• _Task item_
Copy exactly the line containing "Для малой организации" and all lines after it, through the last line of the material below; omit everything before it.

• _Supplied records_
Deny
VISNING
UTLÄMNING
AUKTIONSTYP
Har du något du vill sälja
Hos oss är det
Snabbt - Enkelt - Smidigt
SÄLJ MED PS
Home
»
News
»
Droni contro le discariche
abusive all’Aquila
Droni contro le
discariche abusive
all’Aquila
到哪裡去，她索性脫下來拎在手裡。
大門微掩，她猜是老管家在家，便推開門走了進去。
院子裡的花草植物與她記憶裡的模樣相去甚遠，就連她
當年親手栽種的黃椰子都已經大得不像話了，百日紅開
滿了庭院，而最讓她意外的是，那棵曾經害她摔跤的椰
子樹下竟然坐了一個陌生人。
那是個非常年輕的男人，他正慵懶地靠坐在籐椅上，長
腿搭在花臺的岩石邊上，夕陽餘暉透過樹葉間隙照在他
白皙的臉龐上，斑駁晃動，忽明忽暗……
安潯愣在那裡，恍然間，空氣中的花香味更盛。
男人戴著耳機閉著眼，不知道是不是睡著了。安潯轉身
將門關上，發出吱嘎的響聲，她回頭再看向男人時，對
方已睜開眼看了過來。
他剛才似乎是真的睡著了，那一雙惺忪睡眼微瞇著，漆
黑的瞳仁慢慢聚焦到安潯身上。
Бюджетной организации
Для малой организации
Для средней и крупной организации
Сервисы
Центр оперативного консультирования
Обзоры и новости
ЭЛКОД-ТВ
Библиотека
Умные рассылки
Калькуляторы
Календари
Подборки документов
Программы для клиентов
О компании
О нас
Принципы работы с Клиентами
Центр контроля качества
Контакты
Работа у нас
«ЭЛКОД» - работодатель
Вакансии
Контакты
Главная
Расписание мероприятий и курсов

• _Final answer_
Для малой организации
Для средней и крупной организации
Сервисы
Центр оперативного консультирования
Обзоры и новости
ЭЛКОД-ТВ
Библиотека
Умные рассылки
Калькуляторы
Календари
Подборки документов
Программы для клиентов
О компании
О нас
Принципы работы с Клиентами
Центр контроля качества
Контакты
Работа у нас
«ЭЛКОД» - работодатель
Вакансии
Контакты
Главная
Расписание мероприятий и курсов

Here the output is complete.